The combining of connectivity and portability in mobile devices, coupled with the many possible uses offered by apps, is attracting businesses and consumers.
Late last year, 45 percent of adults in the U.S. owned a smartphone, according to the Pew Research Center, and Apple’s App store had more than 700,000 active mobile apps.
While accounting for only a small percentage of all technology jobs right now, the industry is expected to expand as consumers and businesses step into an increasingly mobile world.
How many jobs that expansion will produce is anybody’s guess. But growth will require the hiring of people to design, build and manage mobile apps and to provide security and support for them. Indirect positions in sales, marketing, human resources and accounting also would be created. Many of those jobs can pay upwards of $60,000.
Growth in the Atlanta area’s mobile industry can be attributed in part to the presence of academic institutions where mobility is a focus, including Georgia Tech, and to corporations that are active in the mobile space. The financial, retail, educational and health care sectors — all well represented in metro Atlanta — are in the vanguard of the movement.
“At first, it surprised me that Georgia was that high (in the industry job rankings), but it makes sense,” app industry author Michael Mandel explained. “There’s a concentration of highly educated people and (the metro area is) headquarters for a fair number of companies.”
Michael Tavani, founder of Scoutmob, an Atlanta mobile couponing company, said business trends suggest mobile is where it’s at.
“There’s no denying it: These smartphones are small computers sitting in our pockets,” he said. “Over the next five years there’s going to be more smartphone penetration. You’re going to have more people spending more time (with them). That’s going to be their online connection.”
Other local companies — many of them still relatively small but growing — are entering the mobile field. They include:
— Pretty in My Pocket, which offers a mobile app that customers can use to get information about brands as well as coupons when they are making beauty product purchases. The Atlanta company employs five.

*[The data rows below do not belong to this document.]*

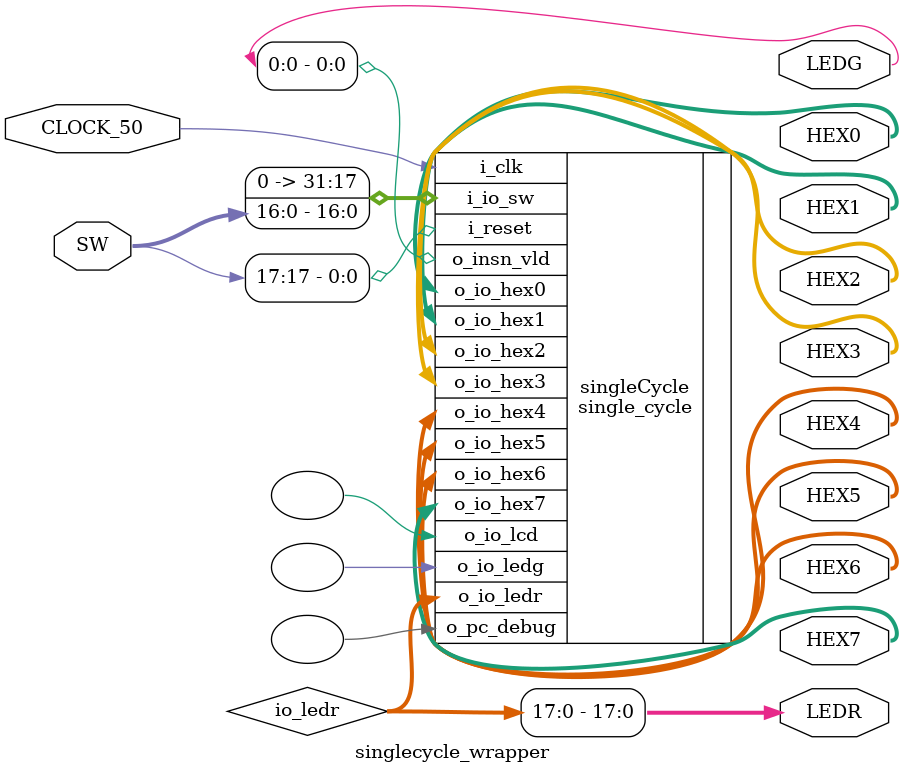
<source format=sv>
`default_nettype none

module singlecycle_wrapper
//import mypkg::*;
(
  input  logic [17:0]      SW      ,

  output logic [17:0]      LEDR    ,
  output logic [7:0]       LEDG    ,

  output logic [6:0]       HEX0    ,
  output logic [6:0]       HEX1    ,
  output logic [6:0]       HEX2    ,
  output logic [6:0]       HEX3    ,
  output logic [6:0]       HEX4    ,
  output logic [6:0]       HEX5    ,
  output logic [6:0]       HEX6    ,
  output logic [6:0]       HEX7    ,

  //output logic [7:0]       LCD_DATA,
  //output logic             LCD_RW  ,
  //output logic             LCD_RS  ,
  //output logic             LCD_EN  ,
  //output logic             LCD_ON  ,

  input  logic             CLOCK_50//,
  
    // output logic [17:0]   SRAM_ADDR,
	  //inout  wire [15:0]    SRAM_DQ  ,
	//  output logic          SRAM_CE_N,
	//  output logic          SRAM_WE_N,
	//  output logic          SRAM_LB_N,
	//  output logic          SRAM_UB_N,
	//  output  logic         SRAM_OE_N
);

  //assign LEDR[17:0] = SW[17:0];

  //logic [31:0]       io_sw  ;
  //logic [31:0]       io_lcd ;
  //logic [31:0]       io_ledg;
  logic [31:0]       io_ledr;
  //logic [31:0]       io_hex0;
  //logic [31:0]       io_hex1;
 // logic [31:0]       io_hex2;
 // logic [31:0]       io_hex3;
 // logic [31:0]       io_hex4;
 // logic [31:0]       io_hex5;
 // logic [31:0]       io_hex6;
 // logic [31:0]       io_hex7;

 // logic [31:0]       pc_debug;

  //assign LEDG[8] = |io_lcd[28:10] || |io_hex0[31:7] || |io_hex1[31:7] || |io_hex2[31:7]
   //                        || |io_hex3[31:7] || |io_hex4[31:7] || |io_hex5[31:7]
   //                        || |io_hex6[31:7] || |io_hex7[31:7] ||  io_ledg[31:8] | io_ledr[31:17];

 // assign HEX0       = io_hex0[6:0];
 // assign HEX1       = io_hex1[6:0];
 // assign HEX2       = io_hex2[6:0];
 // assign HEX3       = io_hex3[6:0];
 // assign HEX4       = io_hex4[6:0];
 // assign HEX5       = io_hex5[6:0];
 // assign HEX6       = io_hex6[6:0];
 // assign HEX7       = io_hex7[6:0];

 // assign LEDG[7:0]  =  io_ledg[7:0];
  assign LEDR[17:0] =  io_ledr[17:0];

//assign LCD_DATA   =  io_lcd[7:0];
 // assign LCD_RW     =  io_lcd[8];
  //assign LCD_RS     =  io_lcd[9];
//  assign LCD_EN     =  io_lcd[10];
//  assign LCD_ON     =  io_lcd[31];

 // assign io_sw      = {{15{1'b0}},SW[16:0]};

  single_cycle singleCycle (
    .i_io_sw   ({{15{1'b0}},SW[16:0]}  ),//
    .o_io_lcd  (  ),//
    .o_io_ledg (),//
    .o_io_ledr (io_ledr ),//
    .o_io_hex0 (HEX0 ),//
    .o_io_hex1 (HEX1 ),
    .o_io_hex2 (HEX2 ),
    .o_io_hex3 (HEX3 ),
    .o_io_hex4 (HEX4 ),
    .o_io_hex5 (HEX5 ),
    .o_io_hex6 (HEX6 ),//
    .o_io_hex7 (HEX7 ),//
    .o_pc_debug(),//
    .i_clk     (CLOCK_50),//
    .i_reset    (SW[17]  ),
	 .o_insn_vld(LEDG[0])//
	  //.SRAM_ADDR(SRAM_ADDR),
	  //.SRAM_DQ(SRAM_DQ) ,
	 // .SRAM_CE_N(SRAM_CE_N),
	 // .SRAM_WE_N(SRAM_WE_N),
	 // .SRAM_LB_N(SRAM_LB_N),
	  //.SRAM_UB_N(SRAM_UB_N),
	 // .SRAM_OE_N(SRAM_OE_N)
  );

endmodule : singlecycle_wrapper

</source>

— Egos Ventures, whose Cycloramic app lets users take 360-degree panoramic videos without a tripod or swivel. The award-winning app causes the phone to vibrate, making it turn as it shoots. It’s been praised by Apple co-founder Steve Wozniak. The Atlanta company employs three.
— RunMobile, which helps companies build, deploy and manage mobile software solutions. The seven-employee Alpharetta firm is working with the Federal Emergency Management Agency on a mobile app that assessment teams can use to create damage reports in a disaster area.
— SolutionBuilt, an Atlanta digital marketing agency that develops websites and mobile apps. "Everyone, especially the younger generation, is tied to their mobile devices," founder Matt Rogers said. "Users' expectations are always growing with the advancements of social, mobile and gaming technology. I can't wait to see what's next." Employment at the firm averages 7-10 workers.
Also, Elavon, a payment processor, said this month it plans to open a research hub here that would employ about 50. A subsidiary of U.S. Bank, Elavon will create a mobile technology think tank for cellphone-based applications and other mobile payment platforms.
President and CEO Mike Passilla likes mobile’s future, and Georgia’s role in it.
“From telecommunications companies and world class higher education institutes like Georgia Tech and Emory, to the support of the local community … this market continues to be ripe for innovation,” he said. “As mobile solutions evolve to meet demand, the need for mobile apps will correlate to what could become a near insatiable need for innovative, tech-savvy employees.”
The mobile industry, AirWatch’s Marshall said, will only get bigger.
“We’re only in the first inning,” he said.